Overview - ICDAR2017 Robust Reading Challenge on end-to-end recognition on the Google FSNS dataset
This challenge focuses on constrained real world end-to-end scene-text understanding, under multiple views based on the French Street Name Signs (FSNS) dataset . The Google FSNS dataset consists of more than one million images of street name signs cropped from Google Street View images of France. Each image contains four views of the same street name sign. Text in a street sign can span up to three lines. A single canonical transcription is associated with each street sign. More details about the dataset can be found in .

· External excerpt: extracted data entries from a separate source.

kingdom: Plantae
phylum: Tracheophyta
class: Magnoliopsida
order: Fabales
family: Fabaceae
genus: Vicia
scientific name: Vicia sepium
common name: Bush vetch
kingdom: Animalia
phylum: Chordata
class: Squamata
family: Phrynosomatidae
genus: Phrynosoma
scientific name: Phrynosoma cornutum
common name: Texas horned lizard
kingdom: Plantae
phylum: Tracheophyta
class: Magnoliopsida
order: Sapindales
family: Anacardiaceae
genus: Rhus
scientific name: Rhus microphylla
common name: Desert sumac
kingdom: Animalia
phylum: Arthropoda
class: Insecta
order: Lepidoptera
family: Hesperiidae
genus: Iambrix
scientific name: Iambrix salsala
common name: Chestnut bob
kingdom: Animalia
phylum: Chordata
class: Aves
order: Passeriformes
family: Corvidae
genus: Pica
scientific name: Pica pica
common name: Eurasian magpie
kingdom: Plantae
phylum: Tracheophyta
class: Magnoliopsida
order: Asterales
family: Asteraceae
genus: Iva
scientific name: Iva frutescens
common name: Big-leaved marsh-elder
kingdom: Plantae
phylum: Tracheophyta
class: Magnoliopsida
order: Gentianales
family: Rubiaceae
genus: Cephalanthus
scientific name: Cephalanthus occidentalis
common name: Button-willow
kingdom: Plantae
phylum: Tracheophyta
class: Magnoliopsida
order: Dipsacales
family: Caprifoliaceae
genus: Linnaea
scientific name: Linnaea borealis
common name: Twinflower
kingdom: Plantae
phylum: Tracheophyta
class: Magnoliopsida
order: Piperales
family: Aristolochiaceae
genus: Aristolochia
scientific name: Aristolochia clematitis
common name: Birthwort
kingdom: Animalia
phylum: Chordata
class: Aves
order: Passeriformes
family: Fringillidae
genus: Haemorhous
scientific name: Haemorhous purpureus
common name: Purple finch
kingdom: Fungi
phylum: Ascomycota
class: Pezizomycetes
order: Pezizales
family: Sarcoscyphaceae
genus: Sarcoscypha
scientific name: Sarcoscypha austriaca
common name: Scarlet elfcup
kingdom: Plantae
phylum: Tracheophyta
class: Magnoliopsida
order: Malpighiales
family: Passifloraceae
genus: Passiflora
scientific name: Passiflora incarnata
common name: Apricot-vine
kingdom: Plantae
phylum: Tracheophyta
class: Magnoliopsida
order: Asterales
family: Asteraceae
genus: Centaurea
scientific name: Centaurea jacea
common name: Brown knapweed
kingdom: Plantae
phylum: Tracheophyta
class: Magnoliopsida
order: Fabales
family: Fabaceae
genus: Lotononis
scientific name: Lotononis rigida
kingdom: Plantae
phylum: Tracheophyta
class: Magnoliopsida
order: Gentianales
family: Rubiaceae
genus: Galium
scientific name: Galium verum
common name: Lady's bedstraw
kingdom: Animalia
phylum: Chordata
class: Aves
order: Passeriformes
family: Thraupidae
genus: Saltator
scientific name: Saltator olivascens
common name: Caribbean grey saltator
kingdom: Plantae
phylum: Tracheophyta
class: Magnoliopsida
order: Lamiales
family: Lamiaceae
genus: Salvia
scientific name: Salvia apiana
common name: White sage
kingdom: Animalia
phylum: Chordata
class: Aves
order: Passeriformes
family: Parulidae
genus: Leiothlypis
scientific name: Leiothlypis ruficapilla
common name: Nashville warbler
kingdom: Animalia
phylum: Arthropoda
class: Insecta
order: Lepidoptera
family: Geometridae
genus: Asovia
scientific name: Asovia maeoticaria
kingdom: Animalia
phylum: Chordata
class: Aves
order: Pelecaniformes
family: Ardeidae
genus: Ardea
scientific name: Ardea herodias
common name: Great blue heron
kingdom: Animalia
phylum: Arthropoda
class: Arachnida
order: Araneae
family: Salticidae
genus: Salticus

What are the key challenges?
- End-to-end multi-line scene text recognition
- Inference of the order of recognized words
- Visual recognition of canonical transcriptions
- Large-scale: 1M training samples
- Leveraging multiple views to improve recognition accuracy
- Train-phase beginning: Registration opens and resources needed for developing training and validadtion are made available:
- Train and validation data
- Shell and python scripts to assist manipulation of the data
- Performance evaluation method
- Modular baseline system for a simple end-to-end pipeline: we will release a baseline system with independent modules for word localization and word recognition. Participants will be allowed to use any of these baseline modules in their submission.
- Test phase beginning: participants should freeze all development/tuning/training of their systems. The sequestered test-set will be made available to participants.
- Final submission: participants must submit the results of their method on the sequestered test-set
- Competition results: the competition results will be made publicly available during the ICDAR 2017 Conference.